As the son of a former Policeman who walked the beat on the streets of Gloucestershire in the 60’s and early 70’s, I count myself very fortunate to have heard those first hand stories of a time when the application of Law in the first hand had a profoundly different and positive impact within our Communities.
Whether you were an innocent member of the public, a testosterone and cheek-filled proponent of the misdemeanour, or a fully fledged member of a criminal fraternity, you would never have dared imagine how things would change within just 50 years and how little the Police and the careers behind it are respected as they once were. It is therefore hardly surprising that the number of frontline Officers under the age of 26 has dropped by 50% in the past two years.
But are budget cuts and a lack of diversity the real causes of this difference in public perception, or is there something far deeper and fundamental behind this change of understanding which leaves many wondering if the Police really want to do much more than target the law-abiding of middle England for trivial offences which often generate fines and leave the Nations bill-payers paying even more?
In a time when Police Officers were respected, the slightest fear or embarrassment generated by being stopped by a Constable would be enough to teach far-reaching lessons and probably halt the fall of many a young person, without any need of further recourse or entry to a Court system which at that time was frighteningly efficient in comparison to today.
Those who saw their role as a Police Officer as being a vocation were supported in their work by a system which worked on the basic practicalities that fear of an effective system of law create. They were confident in their actions, well knowing that when cases were taken before even a Magistrate, that very same system of Law would recognise that they had not taken up the time of the Bench or Judiciary without good reason.
But things have changed, and the actions of a few who abused that system, ultimately have made it impossible for the many who follow behind them today.

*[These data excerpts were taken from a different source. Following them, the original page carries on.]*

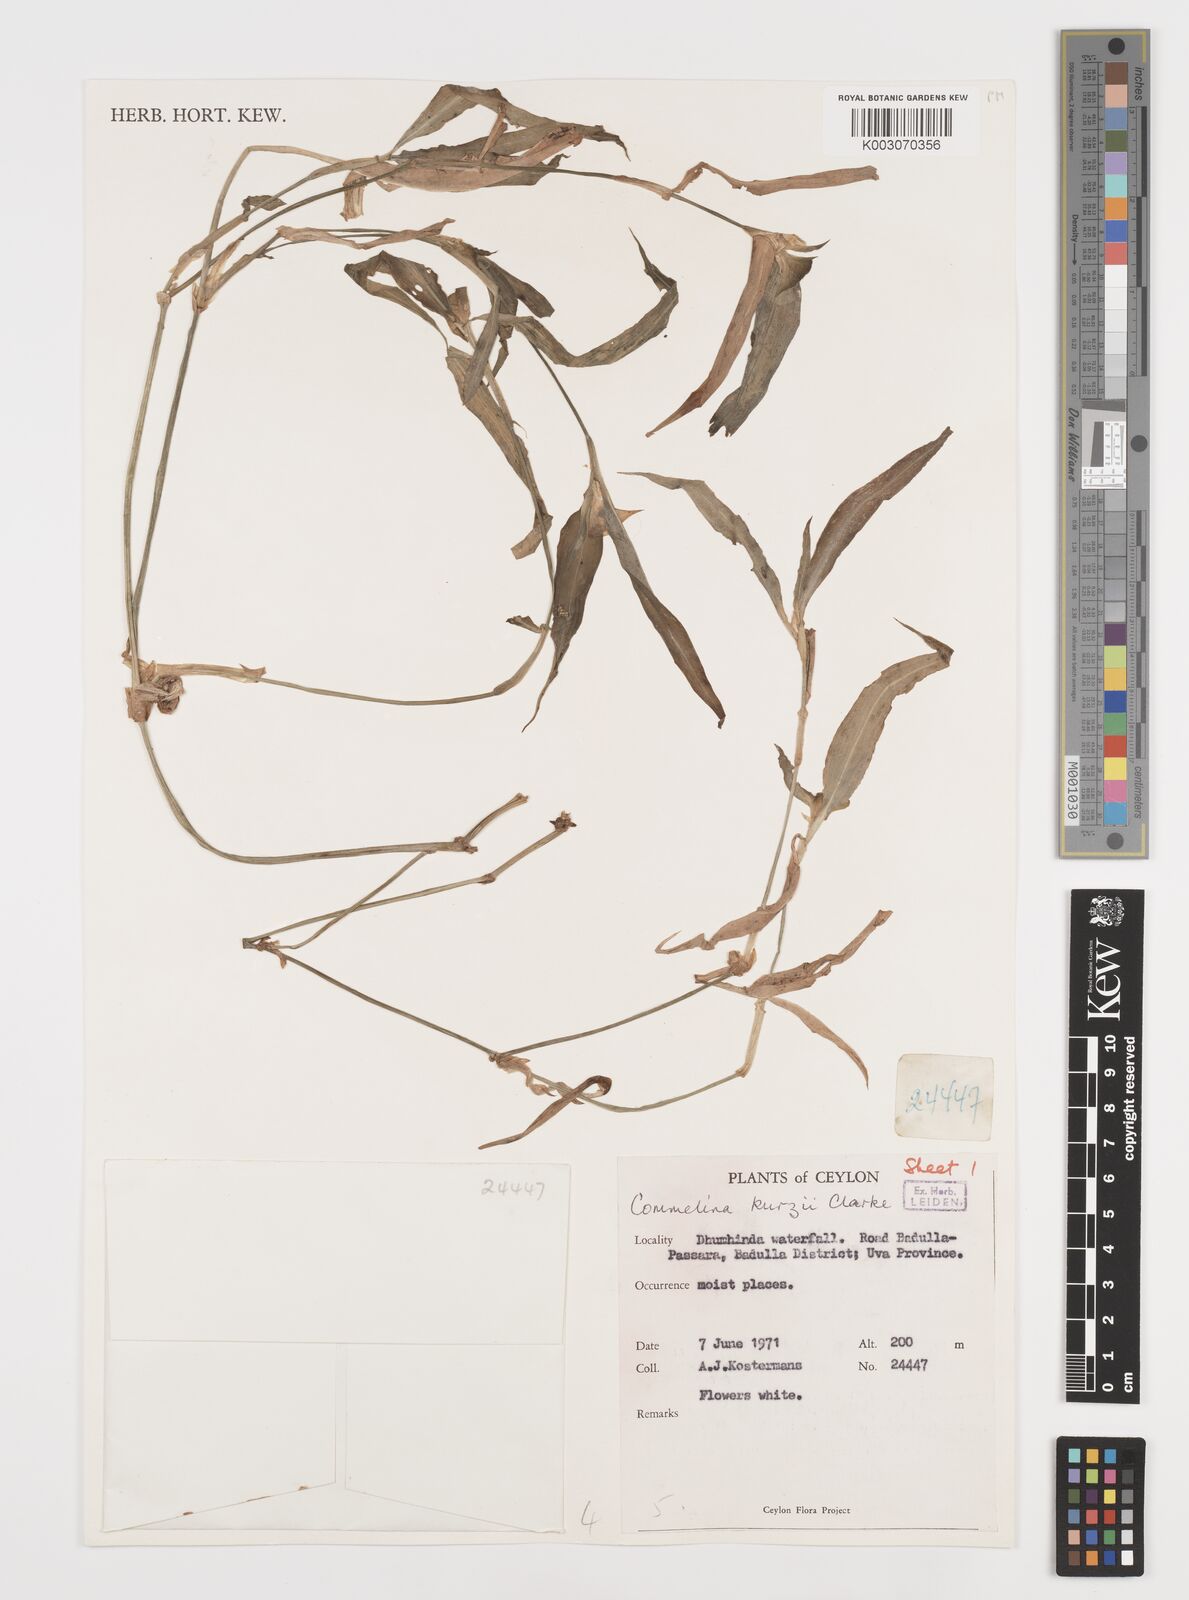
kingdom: Plantae
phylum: Tracheophyta
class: Liliopsida
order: Commelinales
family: Commelinaceae
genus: Commelina
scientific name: Commelina undulata
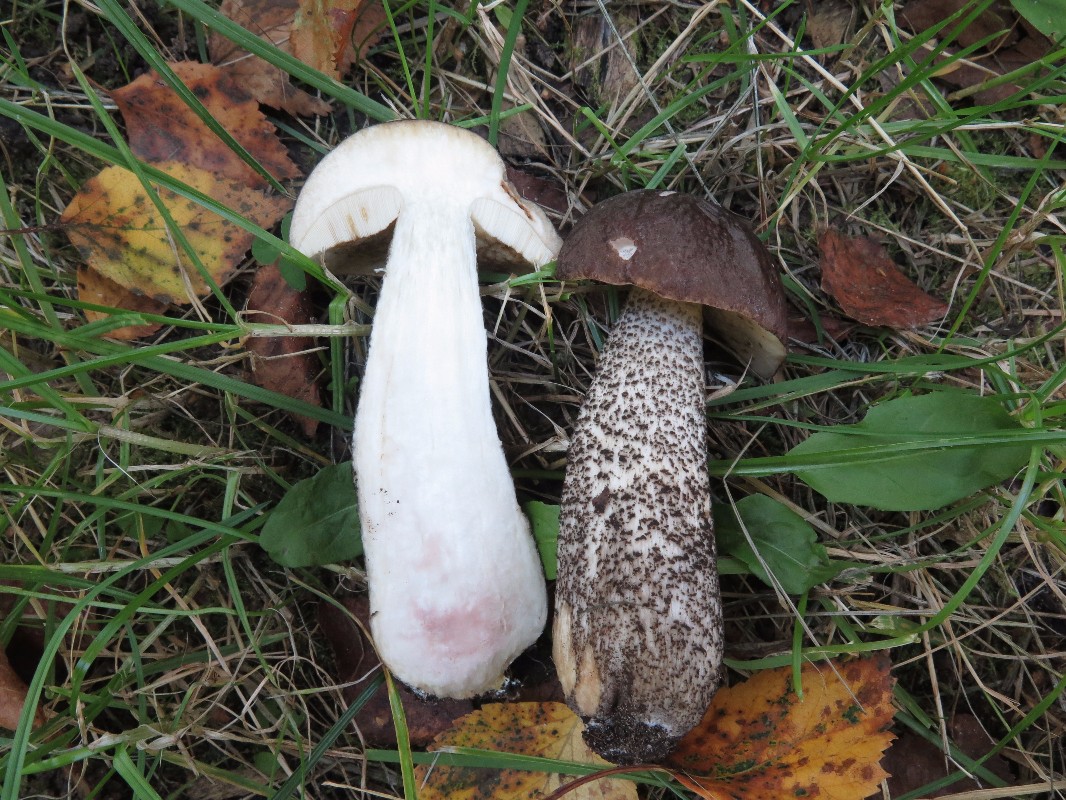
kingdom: Fungi
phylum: Basidiomycota
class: Agaricomycetes
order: Boletales
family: Boletaceae
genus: Leccinum
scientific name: Leccinum scabrum
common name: brun skælrørhat
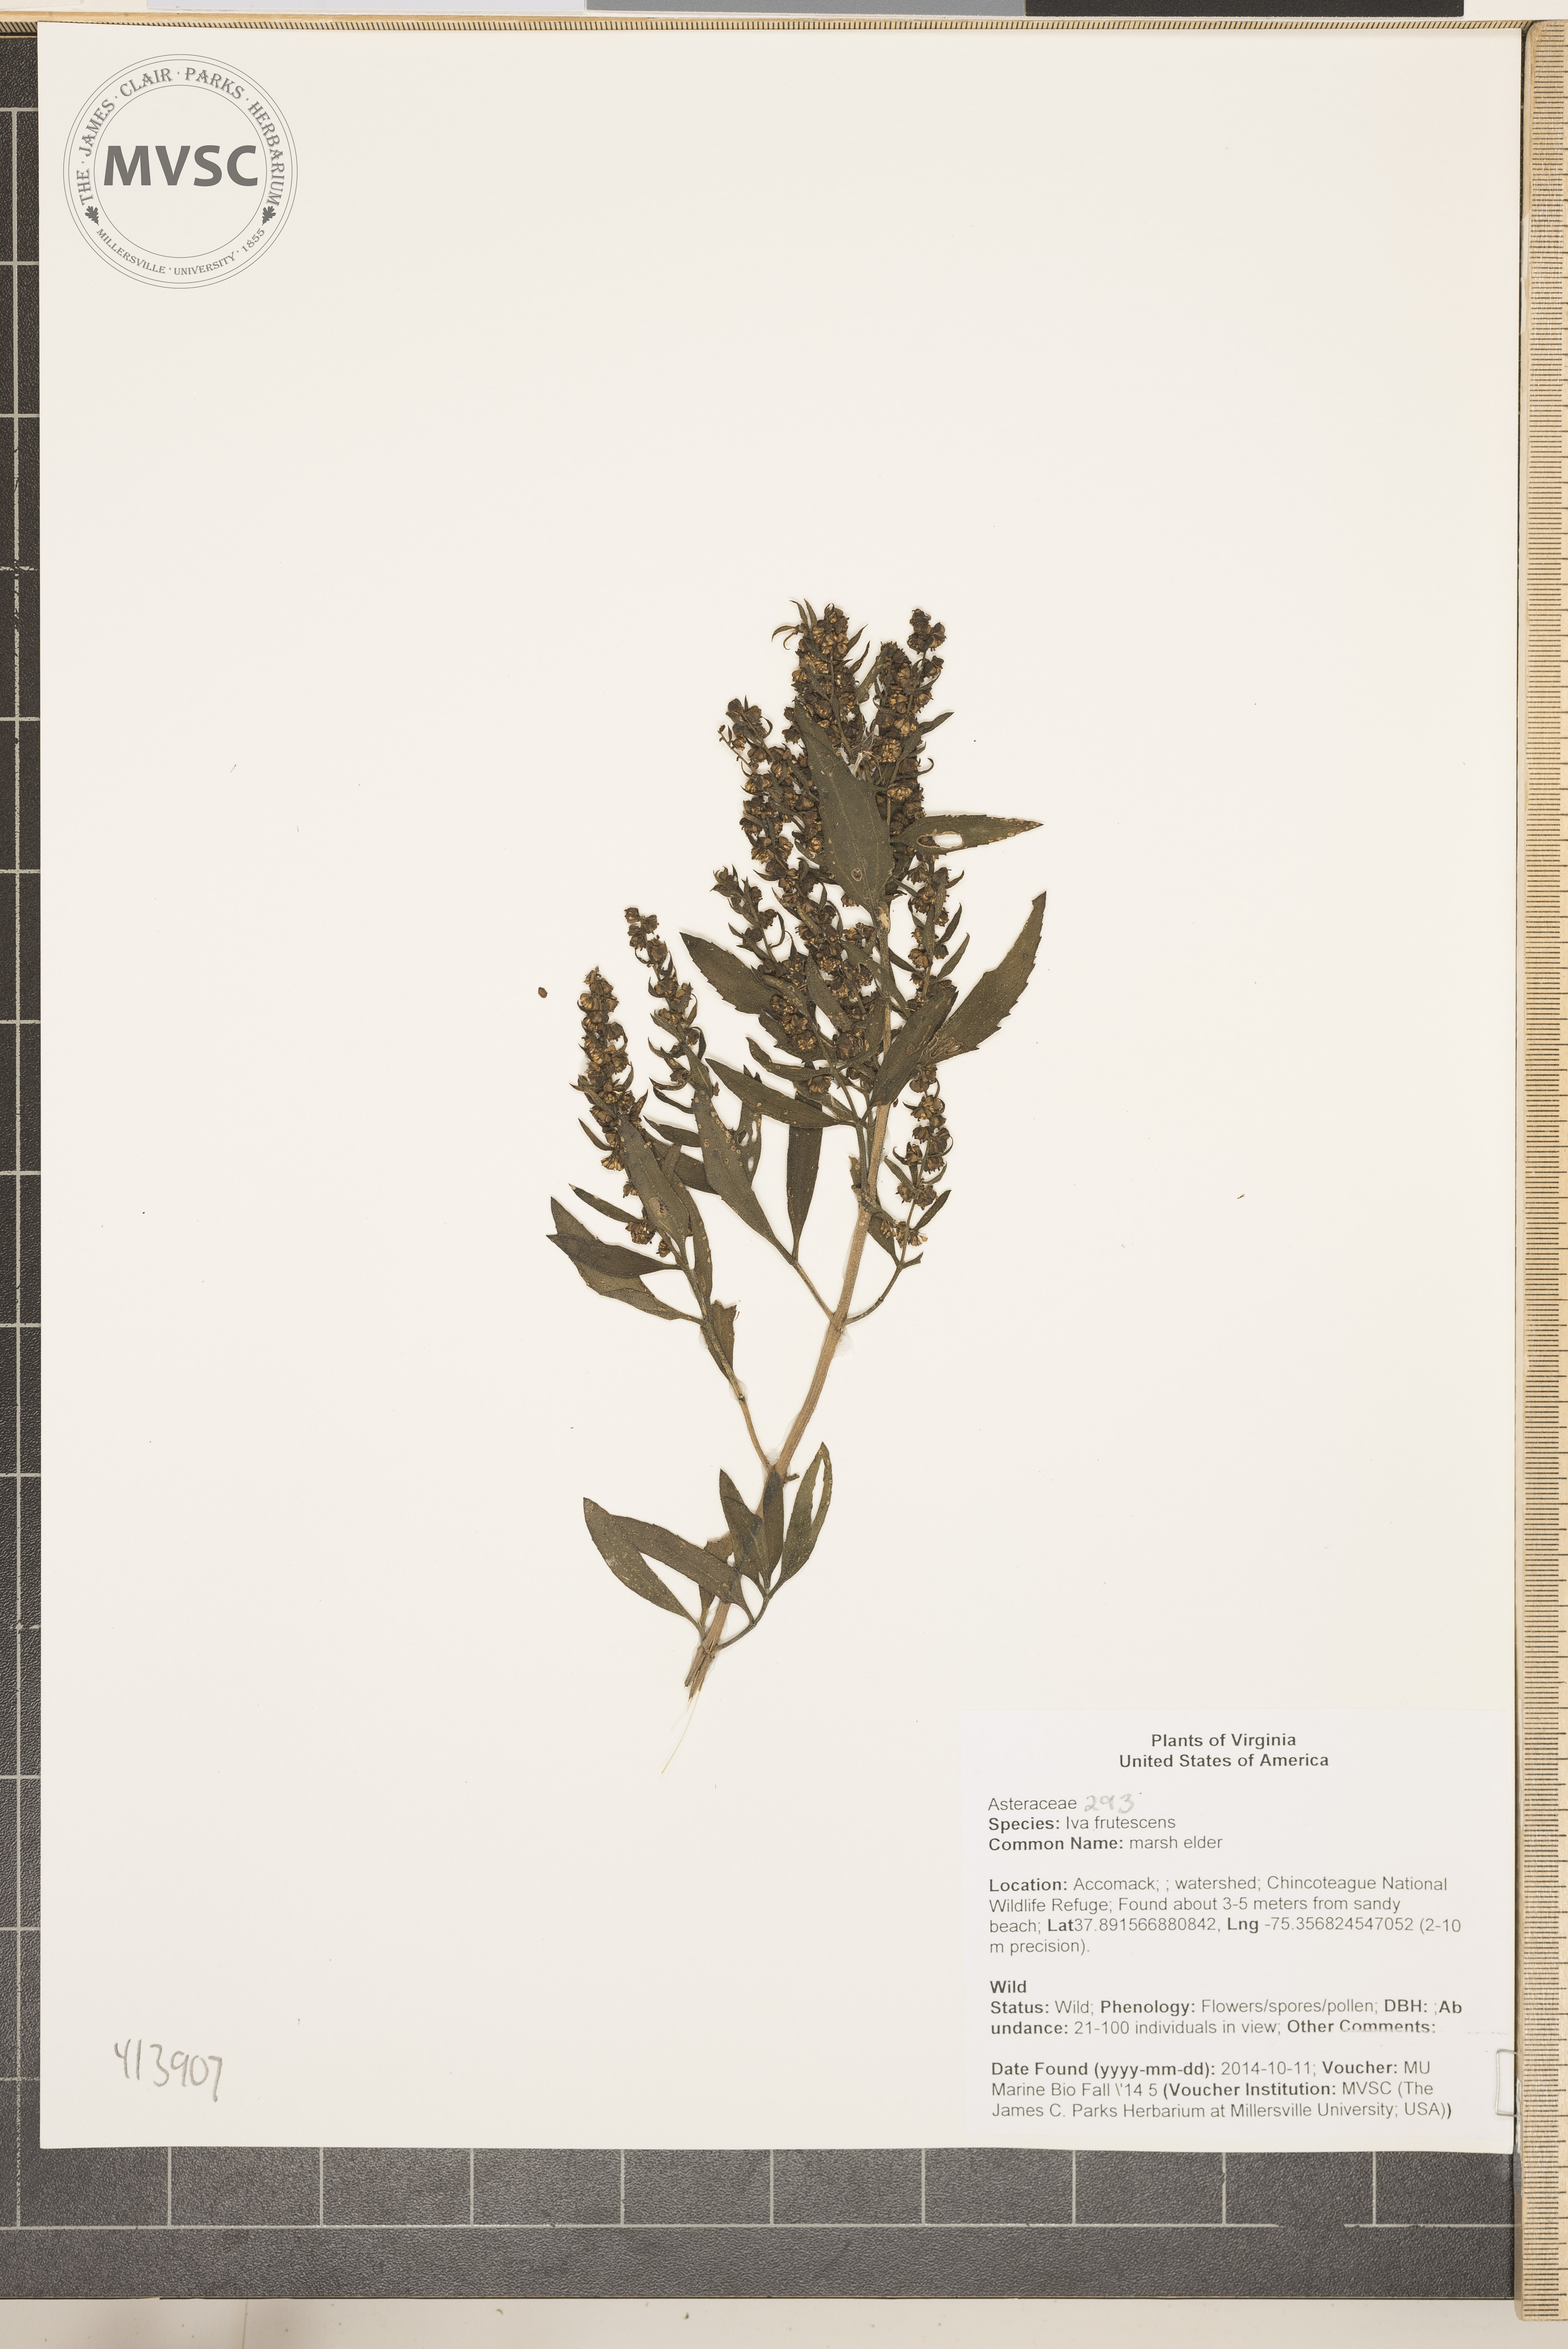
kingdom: Plantae
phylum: Tracheophyta
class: Magnoliopsida
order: Asterales
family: Asteraceae
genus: Iva
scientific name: Iva frutescens
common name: marsh elder
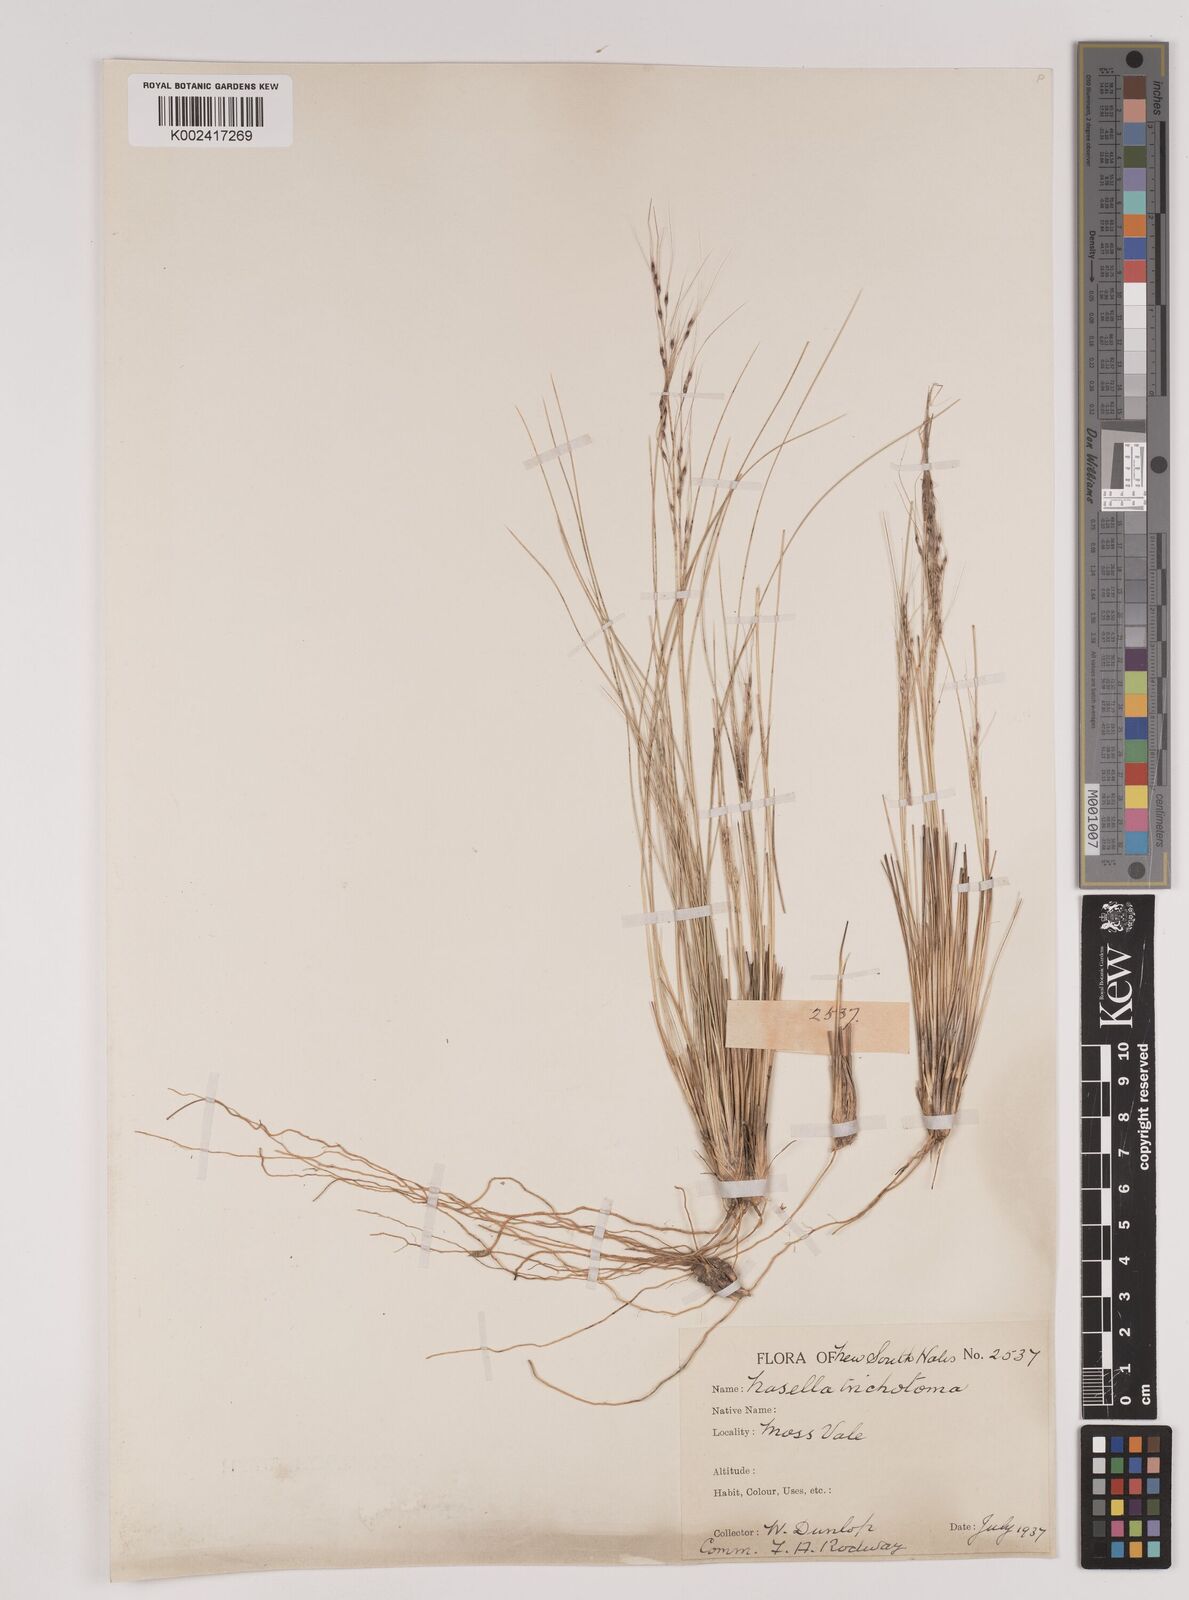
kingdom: Plantae
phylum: Tracheophyta
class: Liliopsida
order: Poales
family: Poaceae
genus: Nassella
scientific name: Nassella trichotoma
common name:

An obsessive drive by idealist reformers to eliminate even the slightest chance of conviction for anything less than 100% surety of guilt, followed swiftly by the heralding of the human rights of criminals who surrendered those very rights through their actions, have rendered the system sterile from one end to the other.
It is therefore little wonder that young people have as much interest in enforcing the Law as the rest of the Nation has in their contempt for it.
It doesn’t matter if a policeman is young, old; black, white; male, female: tall, short; fat or thin if the Law is feared which sits behind them.
It’s time that Politicians accepted that idealism in Law and Order simply doesn’t work when applied in practical form. When Criminal Law once again begins to mean something through the interpretation of its results, then so will having a career in its enforcement.